1. Hardware Reliability
There was an old joke that went around the early computer rooms. You purchased your IBM
computer, and they put it in boxes and sent it to you. When you opened the boxes, you
found in one of the boxes, a carton of IBM support technicians. You had to set up your
support staff before you setup the computer.
This was pretty close to the truth. The old vacuum tube computers had rather poor
mean-time-to-failure characteristics. IBM had a set of specifications for the environment
needed for their computers that included space, power supply, air conditioning, and the
office space for the IBM support staff.
The early vacuum tube computers had tremendous air conditioning requirements. So
companies met these requirements. In a few years, when everything changed to solid state
components, the computer room, on very hot days, was the most comfortable place in the
building. It was over air conditioned at a time when air conditioning in staff offices was
not common place. I am sorry I did not keep a list of the excuses given to spend a hot
summer afternoon in the computer room.
2. Computational Reliability
There was much early skepticism as to whether these new machines were giving correct
answers. One of the first machines, the Univac, had two arithmetic units. Each computation
was performed twice and compared at the end of the process. Errors would be flagged. The
Univac had a different type of computational logic than the IBM machines. It used a device
called a Mercury Delay Line. I do not know if this mechanization was more error prone than
that of the IBM machines.
When the IBM 700 series computer came out it did not have the same type of
computational checking as the Univac, and this must have disturbed the early programmers.
During the time my company was making the transition from the IBM 650 to the IBM 704, I
was studying manuals about the machine and looking at assembler language code written for
the machine. Actually the code had been written for the older but similar IBM 701. What
surprised me about this code was that everything was computed twice using two separately
written code blocks. The software compared the results of the two computations. Were these
programmers trying to emulate the Univac?
3. Reliability of Data
One problem that I encountered, as a 1956 summer hire during graduate school, was the
alignment of the punches on the punched card. What I mean by alignment is whether a
correct punch is properly positioned on the card, or it is off-centered. The large data
collection organization with which I was associated was having problems with off-centered
punches. My task was to examine the distribution of off-centered punches, how they
effected the data processing, and whether or not being off-centered horizontally was
correlated with being off-centered vertically.
I had never before known this to be a problem with IBM equipment, but this organization
used the Univac and products made by other manufacturers. I presume that IBM was aware
that this was a problem, since the gauge that was use to measure the alignment of the
punches was made by IBM.
I do not know if I helped my employer that summer, but the derivation of my
mathematical model became my master's thesis.
4. Programming Procedures
In the mid-to-late 1950's, software development was in as primitive a state as hardware
development. In the years before computers, we had performed our calculations with armies
of clerks on calculators. The tendency was to develop algorithms to minimize the number of
keystrokes needed to perform the calculations by increasing the number of logical
decisions the clerk needed to make. Now the computer comes along. The computer cranked in
numbers with ease, but had difficulty making the logical decisions needed for the
algorithms that were executed by the humans who operated the calculators.

# # # #

**GOAL**
In the text on early computer reliability, what device did the Univac's computational logic use?

Stored data
# # # #

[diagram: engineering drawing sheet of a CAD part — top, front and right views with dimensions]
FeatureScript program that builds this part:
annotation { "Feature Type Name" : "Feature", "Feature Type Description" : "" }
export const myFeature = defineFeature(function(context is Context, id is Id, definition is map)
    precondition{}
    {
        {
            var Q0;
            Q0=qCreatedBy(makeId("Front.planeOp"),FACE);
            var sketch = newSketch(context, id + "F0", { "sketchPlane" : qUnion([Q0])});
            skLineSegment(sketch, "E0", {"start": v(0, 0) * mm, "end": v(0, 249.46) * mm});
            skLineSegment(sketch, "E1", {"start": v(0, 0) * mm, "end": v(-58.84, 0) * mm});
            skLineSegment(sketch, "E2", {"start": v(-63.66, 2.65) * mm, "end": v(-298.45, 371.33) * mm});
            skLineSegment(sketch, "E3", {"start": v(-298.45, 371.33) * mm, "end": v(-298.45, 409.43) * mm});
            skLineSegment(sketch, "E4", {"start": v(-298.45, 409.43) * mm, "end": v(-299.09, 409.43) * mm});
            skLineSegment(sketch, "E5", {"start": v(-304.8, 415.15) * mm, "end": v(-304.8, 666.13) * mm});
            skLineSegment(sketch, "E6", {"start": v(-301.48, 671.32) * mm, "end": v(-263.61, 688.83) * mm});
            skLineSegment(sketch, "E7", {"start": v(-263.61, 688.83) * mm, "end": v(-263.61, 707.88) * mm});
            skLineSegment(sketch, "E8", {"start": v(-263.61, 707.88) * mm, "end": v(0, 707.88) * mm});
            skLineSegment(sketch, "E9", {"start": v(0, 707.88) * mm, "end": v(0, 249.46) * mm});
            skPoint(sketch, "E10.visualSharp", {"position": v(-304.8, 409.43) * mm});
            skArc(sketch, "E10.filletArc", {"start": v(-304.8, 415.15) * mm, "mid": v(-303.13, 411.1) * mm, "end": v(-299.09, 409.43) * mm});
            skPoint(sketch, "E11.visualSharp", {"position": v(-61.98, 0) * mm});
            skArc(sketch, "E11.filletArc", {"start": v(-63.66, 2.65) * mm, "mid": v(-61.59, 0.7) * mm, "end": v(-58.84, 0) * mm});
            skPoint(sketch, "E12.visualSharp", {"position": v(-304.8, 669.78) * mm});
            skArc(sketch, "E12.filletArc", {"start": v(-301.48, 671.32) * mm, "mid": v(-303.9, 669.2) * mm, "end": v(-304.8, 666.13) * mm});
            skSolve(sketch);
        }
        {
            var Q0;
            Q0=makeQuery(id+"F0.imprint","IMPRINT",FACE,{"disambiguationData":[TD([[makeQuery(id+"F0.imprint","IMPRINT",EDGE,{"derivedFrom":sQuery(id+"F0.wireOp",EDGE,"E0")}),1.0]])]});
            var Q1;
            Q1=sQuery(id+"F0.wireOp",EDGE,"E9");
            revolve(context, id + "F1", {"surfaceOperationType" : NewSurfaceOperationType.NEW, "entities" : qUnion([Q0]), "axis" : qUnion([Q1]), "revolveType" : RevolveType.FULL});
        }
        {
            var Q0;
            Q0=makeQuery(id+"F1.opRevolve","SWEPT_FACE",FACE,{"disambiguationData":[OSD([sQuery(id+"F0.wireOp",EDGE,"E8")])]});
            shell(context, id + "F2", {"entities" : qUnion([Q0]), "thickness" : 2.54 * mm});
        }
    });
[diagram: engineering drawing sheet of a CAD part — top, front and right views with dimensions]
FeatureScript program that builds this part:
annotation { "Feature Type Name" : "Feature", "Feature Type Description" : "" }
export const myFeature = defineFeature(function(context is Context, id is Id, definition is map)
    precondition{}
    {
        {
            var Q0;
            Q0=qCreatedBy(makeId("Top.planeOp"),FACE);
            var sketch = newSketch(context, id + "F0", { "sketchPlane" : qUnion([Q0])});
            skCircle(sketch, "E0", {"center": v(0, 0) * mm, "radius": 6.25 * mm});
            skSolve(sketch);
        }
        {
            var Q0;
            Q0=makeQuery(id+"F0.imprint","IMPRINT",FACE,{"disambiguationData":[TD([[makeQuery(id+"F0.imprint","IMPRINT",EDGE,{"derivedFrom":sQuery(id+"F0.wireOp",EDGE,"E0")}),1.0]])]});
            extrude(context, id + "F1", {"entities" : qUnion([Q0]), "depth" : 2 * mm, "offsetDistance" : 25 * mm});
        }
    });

# # # #

**EXERCISE RESULT**
A Mercury Delay Line.